§ **Prompt**
Bring together all lines from the listing below that contain the string "Carnegie".

--- START ---

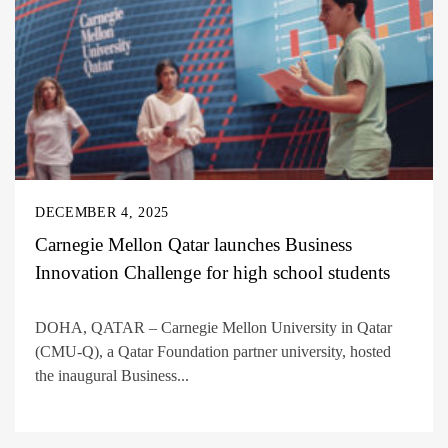
DECEMBER 4, 2025
Carnegie Mellon Qatar launches Business
Innovation Challenge for high school students
DOHA, QATAR – Carnegie Mellon University in Qatar
(CMU-Q), a Qatar Foundation partner university, hosted
the inaugural Business...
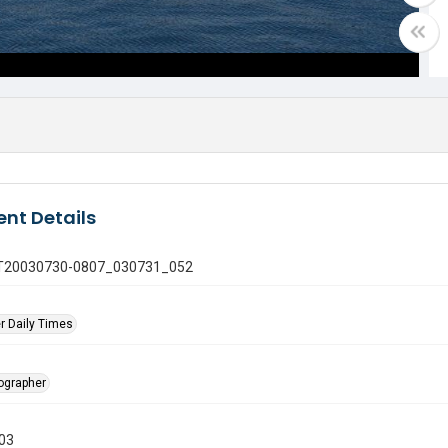
nt Details
 GT20030730-0807_030731_052
r Daily Times
tographer
003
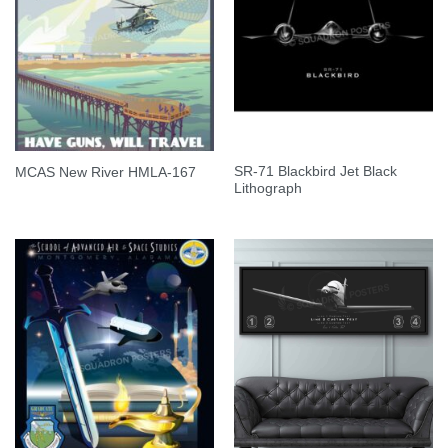
SR-71 Blackbird Jet Black
MCAS New River HMLA-167
Lithograph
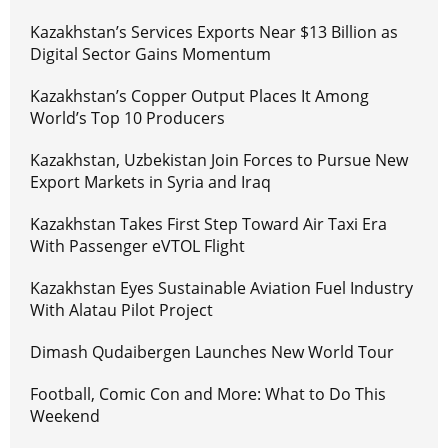
Kazakhstan’s Services Exports Near $13 Billion as
Digital Sector Gains Momentum
Kazakhstan’s Copper Output Places It Among
World’s Top 10 Producers
Kazakhstan, Uzbekistan Join Forces to Pursue New
Export Markets in Syria and Iraq
Kazakhstan Takes First Step Toward Air Taxi Era
With Passenger eVTOL Flight
Kazakhstan Eyes Sustainable Aviation Fuel Industry
With Alatau Pilot Project
Dimash Qudaibergen Launches New World Tour
Football, Comic Con and More: What to Do This
Weekend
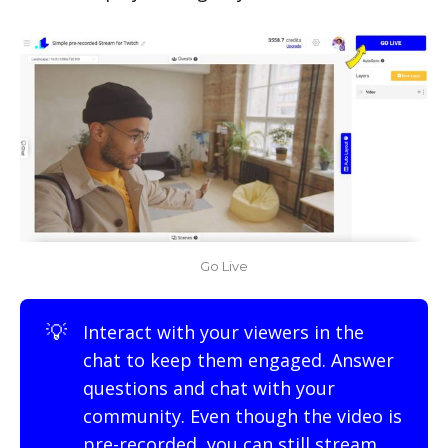
Go Live
💡
Interact with your viewers in the
chat to keep them engaged. Answer
questions and chat with your
community. Even though the video is
pre-recorded, you can still stream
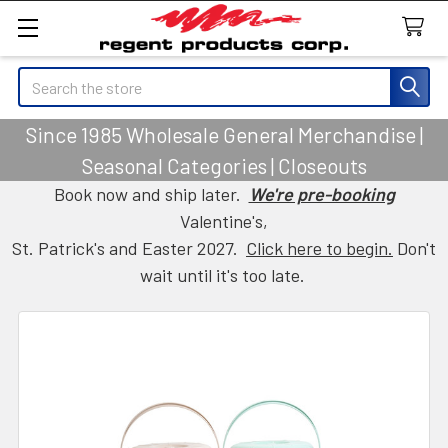
Search
Since 1985 Wholesale General Merchandise |
Seasonal Categories | Closeouts
Book now and ship later.
We're pre-booking
Valentine's,
St. Patrick's and Easter 2027.
Click here to begin.
Don't
wait until it's too late.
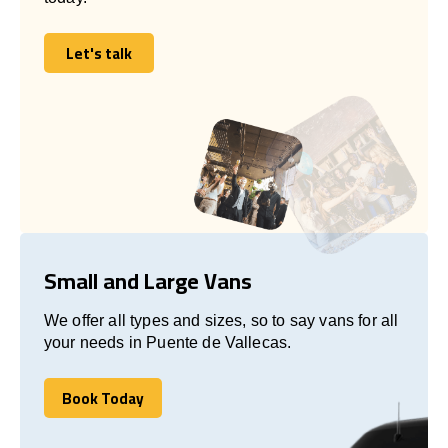
Let's talk
Let's talk
Small and Large Vans
We offer all types and sizes, so to say vans for all
your needs in Puente de Vallecas.
Book Today
Book Today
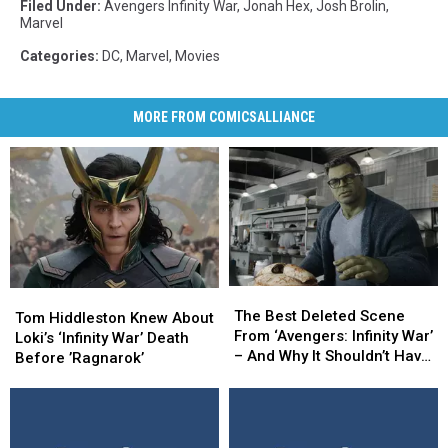
Filed Under
:
Avengers Infinity War
,
Jonah Hex
,
Josh Brolin
,
Marvel
Categories
:
DC
,
Marvel
,
Movies
MORE FROM COMICSALLIANCE
The
The
Tom
Tom
Best
Best
The Best Deleted Scene
Hiddleston
Hiddleston
Tom Hiddleston Knew About
Deleted
Deleted
From ‘Avengers: Infinity War’
Knew
Knew
Loki’s ‘Infinity War’ Death
Scene
Scene
– And Why It Shouldn’t Have
About
About
Before ’Ragnarok’
From
From
Been Cut
Loki’s
Loki’s
‘Avengers:
‘Avengers:
‘Infinity
‘Infinity
Infinity
Infinity
War’
War’
War’
War’
Death
Death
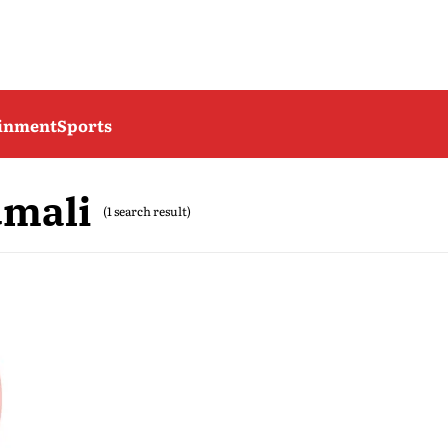
ainment
Sports
umali
(1 search result)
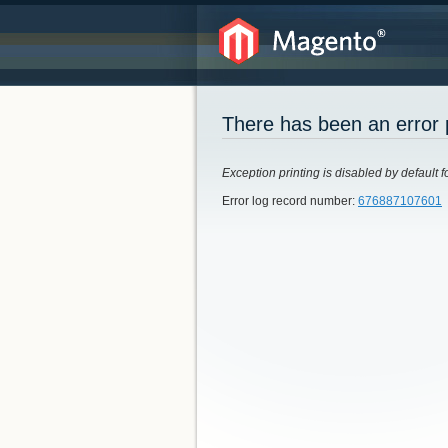
There has been an error 
Exception printing is disabled by default f
Error log record number:
676887107601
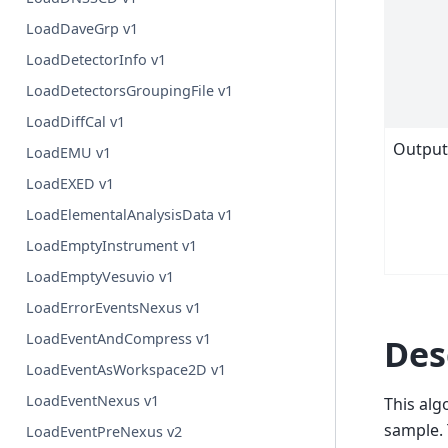
LoadDaveGrp v1
LoadDetectorInfo v1
LoadDetectorsGroupingFile v1
LoadDiffCal v1
Outpu
LoadEMU v1
LoadEXED v1
LoadElementalAnalysisData v1
LoadEmptyInstrument v1
LoadEmptyVesuvio v1
LoadErrorEventsNexus v1
LoadEventAndCompress v1
Des
LoadEventAsWorkspace2D v1
LoadEventNexus v1
This alg
sample. 
LoadEventPreNexus v2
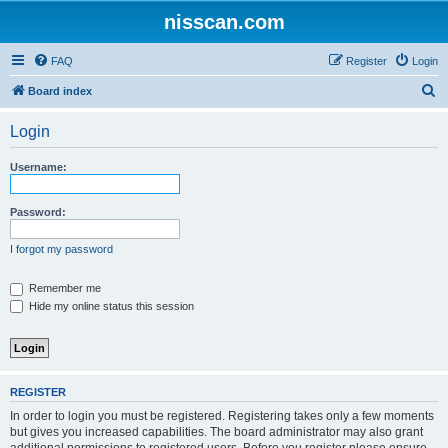
nisscan.com
FAQ
Register
Login
S
Board index
e
Login
a
r
Username:
c
h
Password:
I forgot my password
Remember me
Hide my online status this session
REGISTER
In order to login you must be registered. Registering takes only a few moments
but gives you increased capabilities. The board administrator may also grant
additional permissions to registered users. Before you register please ensure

--- END ---

§ **Task solution**
Carnegie Mellon Qatar launches Business
DOHA, QATAR – Carnegie Mellon University in Qatar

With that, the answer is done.